Most of us are in awe of the natural rhythms of the world; the cycling of the seasons, and the turning of the tides.
We watch in wonder in spring as small buds burst into bloom, then smile at them wistfully in autumn when their wilting flowers wither and fall. Green goes to brown. Day turns to night. Life turns to death turns to new life again.
Oh aye, when it comes to the perennial patterns of the world, we’re only a few feathers and a bodhran away from being just like our pagan ancestors.
However, while most of us are willing to embrace the unchanging will of the world as it exacts itself upon all other finite lifeforms, we are not as ready to accept Mother Nature’s guiding hand as it ushers us along the tracks of our own life. And understandably so.
Aye, the aul’ ageing process. Wrinkles. Bad joints. All manner of unwelcome affect. Can’t live with it. Can’t live without it.
Anyway, while we’re on the topic…
I was in the pub a while ago, when I found myself in profound disagreement with my own mother over the extent to which the ageing process had taken its toll upon a particular man’s face.
She thought he looked incredibly – almost unnaturally – well for his age. I thought he looked fairly well, but not nearly as well as she thought he did.
There were a number of us sat around a lock of tables trying to have a nice time. To my immediate left was my ma. The neighbour to my right was a big, oppressively talkative man of about 60 or so. To his right was his father.
I cannot recall the exact age of the big slabber’s father, but he wasn’t kick in the arse off 90. If he’d been a pear, he’d have been binned.
The pub was noisy. Disorientating conversations criss-crossed the table, so, out of convenience, and, also, because I’d be quite fond of her, I found myself chatting mostly to my mother.
“Hi, see your man is nearly 90,” I remarked. “He’s doing well to be out and about and having the craic, isn’t he?”
She poked her head out and looked past me in a weak effort of catching an inconspicuous glimpse of the youthful 80-odd-year-old I was on about.
“Watch ye don’t break your neck,” I advised.
She wound it back in.
“Jesus Christ, Emmet. That boy couldn’t be near 90,” she said, her face awash with genuine disbelief. “He looks about 60.”
I thought this was quite a strong reaction – an over-reaction, in fact.

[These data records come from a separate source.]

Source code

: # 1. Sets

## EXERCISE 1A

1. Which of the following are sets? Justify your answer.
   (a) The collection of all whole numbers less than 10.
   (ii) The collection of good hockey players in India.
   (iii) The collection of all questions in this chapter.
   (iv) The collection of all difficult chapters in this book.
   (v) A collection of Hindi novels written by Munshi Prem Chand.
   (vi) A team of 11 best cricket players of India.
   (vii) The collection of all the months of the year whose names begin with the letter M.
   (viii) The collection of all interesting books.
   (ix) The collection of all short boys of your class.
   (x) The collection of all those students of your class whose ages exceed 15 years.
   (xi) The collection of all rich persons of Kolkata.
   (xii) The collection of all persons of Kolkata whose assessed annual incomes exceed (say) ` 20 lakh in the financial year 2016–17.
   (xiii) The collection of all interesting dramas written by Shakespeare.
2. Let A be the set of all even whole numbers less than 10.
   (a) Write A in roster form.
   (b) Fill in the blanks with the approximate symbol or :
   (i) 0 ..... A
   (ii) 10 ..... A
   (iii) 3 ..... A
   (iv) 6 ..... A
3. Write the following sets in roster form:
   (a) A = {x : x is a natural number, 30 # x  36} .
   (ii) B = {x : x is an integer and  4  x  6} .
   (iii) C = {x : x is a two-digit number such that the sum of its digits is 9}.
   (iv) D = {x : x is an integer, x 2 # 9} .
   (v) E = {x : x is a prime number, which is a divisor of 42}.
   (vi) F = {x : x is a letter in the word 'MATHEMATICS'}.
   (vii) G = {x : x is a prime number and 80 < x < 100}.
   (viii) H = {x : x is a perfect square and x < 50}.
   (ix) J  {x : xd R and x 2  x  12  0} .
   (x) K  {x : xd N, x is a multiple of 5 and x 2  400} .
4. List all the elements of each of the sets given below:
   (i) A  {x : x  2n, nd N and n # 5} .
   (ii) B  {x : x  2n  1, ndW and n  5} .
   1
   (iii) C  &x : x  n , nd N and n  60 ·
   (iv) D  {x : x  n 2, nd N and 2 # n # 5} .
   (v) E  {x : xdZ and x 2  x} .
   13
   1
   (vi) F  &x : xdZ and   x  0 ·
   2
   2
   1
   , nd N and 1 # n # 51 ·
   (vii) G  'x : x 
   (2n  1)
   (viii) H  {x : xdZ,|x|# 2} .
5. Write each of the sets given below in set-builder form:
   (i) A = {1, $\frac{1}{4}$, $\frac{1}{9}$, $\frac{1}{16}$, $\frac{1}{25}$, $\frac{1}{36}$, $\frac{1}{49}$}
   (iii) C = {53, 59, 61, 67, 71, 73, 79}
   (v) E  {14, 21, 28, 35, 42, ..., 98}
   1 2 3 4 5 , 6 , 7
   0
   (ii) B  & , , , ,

The man looked like a sprightly 90-year-old, but a 90-year-old nonetheless. However, a few gins had been drank, and emotions were elevated.
“Aye, mad, isn’t it?” I said, in tempered agreement.
She stuck her head out again, even more conspicuously than before. Then drew it back once more.
Eyes wide, jaw hung in total shock, she said, “That is absolutely mad. That’s unbelievable. He looks great. He doesn’t even look 60. What a legend. What an absolute wee legend.”
Frantically trying to attract the attention of my da, as though worried that the miracle of this man’s face may vanish before he got the chance to see it, she started kicking the leg of him under the table.
“What, Ann?” he said, like a man who had unexpectedly taken about six rapid-fire shots to the shin.
Hushed but manic, she implored him to guess what age your man was.
I couldn’t hear his reply, but it was obvious that he had shot about 20 years older than my mother had anticipated.
Offended, she set the dagger upon him.
“Wise up, he looks better than you,” said the little, gin-filled savage.
Me and the aul’ boy looked at one another in disgust; as though to say, ‘First a kick in the shin, now a boot in the…’
Then she start laughing insanely. Snots almost flew. We looked on in bewilderment.
When, eventually, she had managed to compose herself, we found out what had occurred.
Apparently, the big slabbering 60-year-old to my right had been obstructing my mother’s view of the aul’ fella the entire time. She had no idea he was there.
His presence, she said, had only became apparent when his oaf of a son leant back to bury the last of his pint, thus opening up a clear line of sight between my mother and his, quite-clearly, 90-year-old-dad.
Suppressing her laughter and turning to my wounded father in false apology, she said, “Sorry about that, love, I didn’t realise.
“You still look a couple of years younger than that boy yet.”
Your man sat on, chatting away, putting away his half pints, oblivious to the laugh he had given us. I got chatting to him after. He was sound.